Firefighters operate in environments where situational awareness is crucial for safety and effectiveness. This thesis addresses three key challenges: subject localization, hazard recognition and localization, and interaction with challenging environments. Traditional navigation tools face limitations in such scenarios, including GPS-denied environments, compromised radio frequencies, and magnetic interference, making conventional solutions unreliable. In this thesis, we leverage inertial navigation systems (INS) with foot-mounted Inertial Measurement Unit (IMU) systems to overcome personnel localization challenges to then address hazard localization and path planning problems. The main contributions of this thesis includes:• Introduced a time series Support Vector Machine (SVM) forecaster algorithm, classifying 19 distinct pedestrian activities using measurements collected from a foot-mounted Inertial Measurement Unit (IMU), capturing both swing and stance phases of a pedestrian stride. The classification encompasses activities including walking, fast walking, jogging, running, sprinting, walking backward, jogging backward, and sidestepping. The trained time series SVM classifier achieves a 90.04% average classification accuracy across three subjects, resulting in an improvement in navigation accuracy.
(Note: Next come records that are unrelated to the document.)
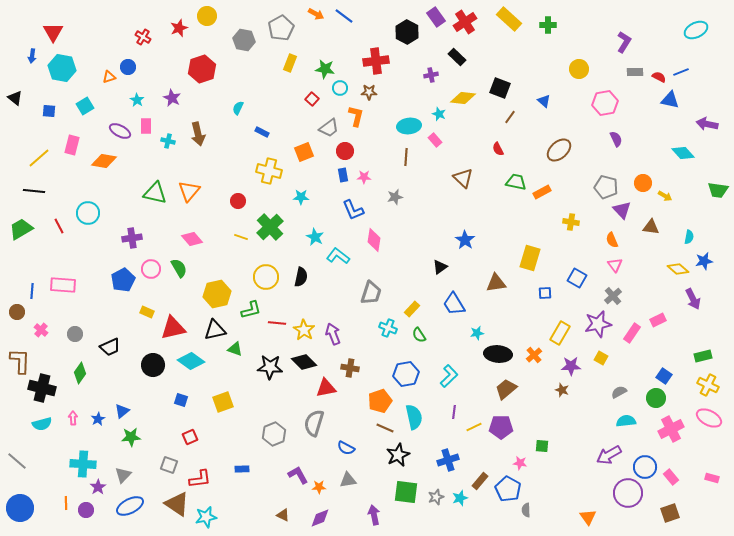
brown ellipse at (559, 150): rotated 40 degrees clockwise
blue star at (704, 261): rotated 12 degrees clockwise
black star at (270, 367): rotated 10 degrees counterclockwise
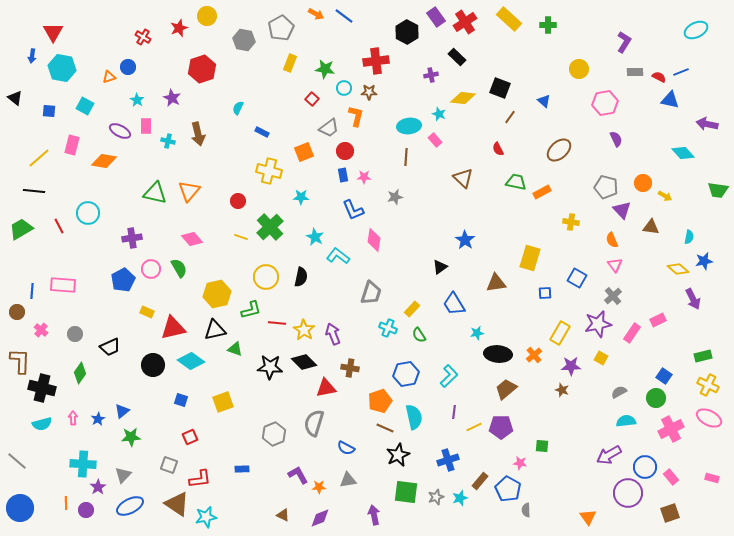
cyan circle at (340, 88): moved 4 px right
cyan square at (85, 106): rotated 30 degrees counterclockwise
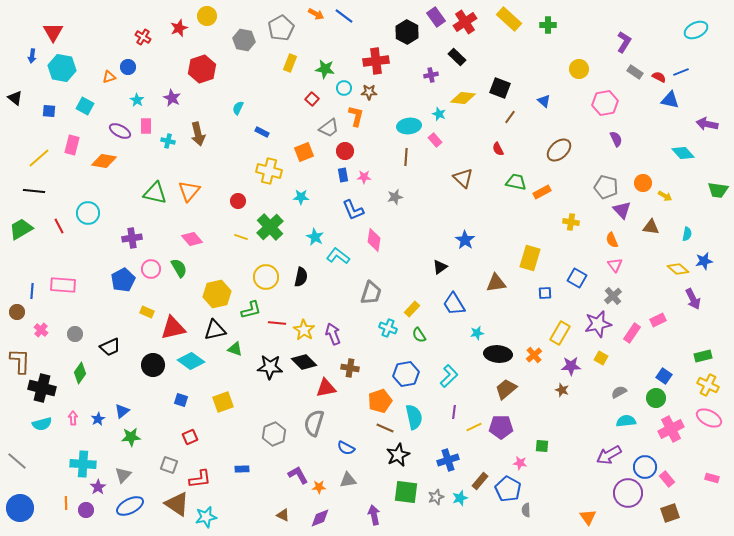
gray rectangle at (635, 72): rotated 35 degrees clockwise
cyan semicircle at (689, 237): moved 2 px left, 3 px up
pink rectangle at (671, 477): moved 4 px left, 2 px down
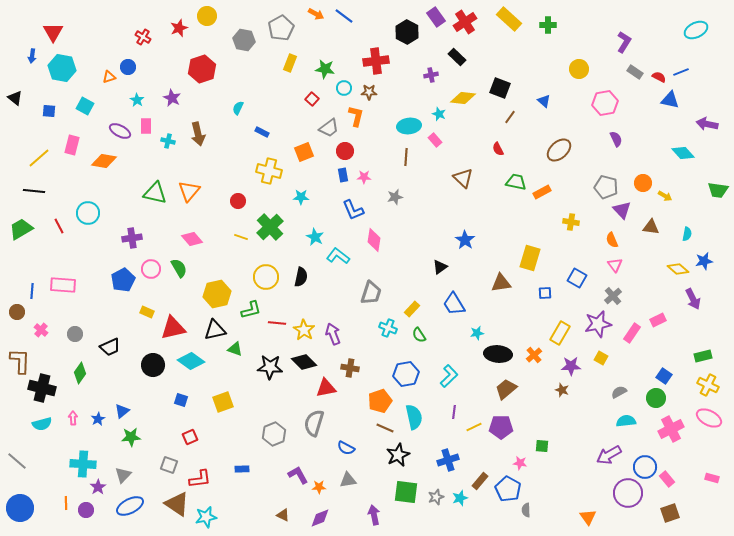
brown triangle at (496, 283): moved 5 px right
Integration of motion predictions with the Zero Velocity Update (ZUPT) algorithm significantly reduces navigation errors. The ZUPT-aided INS incorporating the time series SVM forecaster detector outperformed both as standalone INS (improvement by a factor of 197.18×) and a fixed threshold ZUPT-aided INS (enhancement by a factor of 2.85×) in horizontal Circular Error Probable (CEP) navigation accuracy along a short trajectory (on the order of 100 [m]). Additionally, the approach allowed to reduce the vertical drift by factors of 245.34× and 1.16×, respectively.
• Introduced a robust mapping framework utilizing a foot-mounted IMU and a customized handheld device. Achieving precision within 2 [m] for distances less than 20 [m] from the target, the framework demonstrated accuracy in hazard localization. The study identified primary error sources, evaluated contributing factors, and transparently outlined inherent limitations, providing valuable insights for practical applications and future improvements.
• Introduced a real-time guidance system for cooperative coordination and guidance for firefighters in indoor environments. By seamlessly integrating augmented reality (AR) headsets and Windows PC applications, the system provided dynamic and efficient guidance, potentially improving team efficiency and safety. The applications operate in tandem, facilitating real-time tracking of firefighters within a building on a Windows PC and offering visual assistance through an AR headset. The system’s ability to project optimal routes in real-time, guiding teams based on objectives set by fire commanders, ensures effective navigation even in complex scenarios where pre-surveyed maps are unavailable. This approach not only enhances the safety of firefighting missions but also contributes to the overall efficiency of coordination strategies in dynamic indoor environments.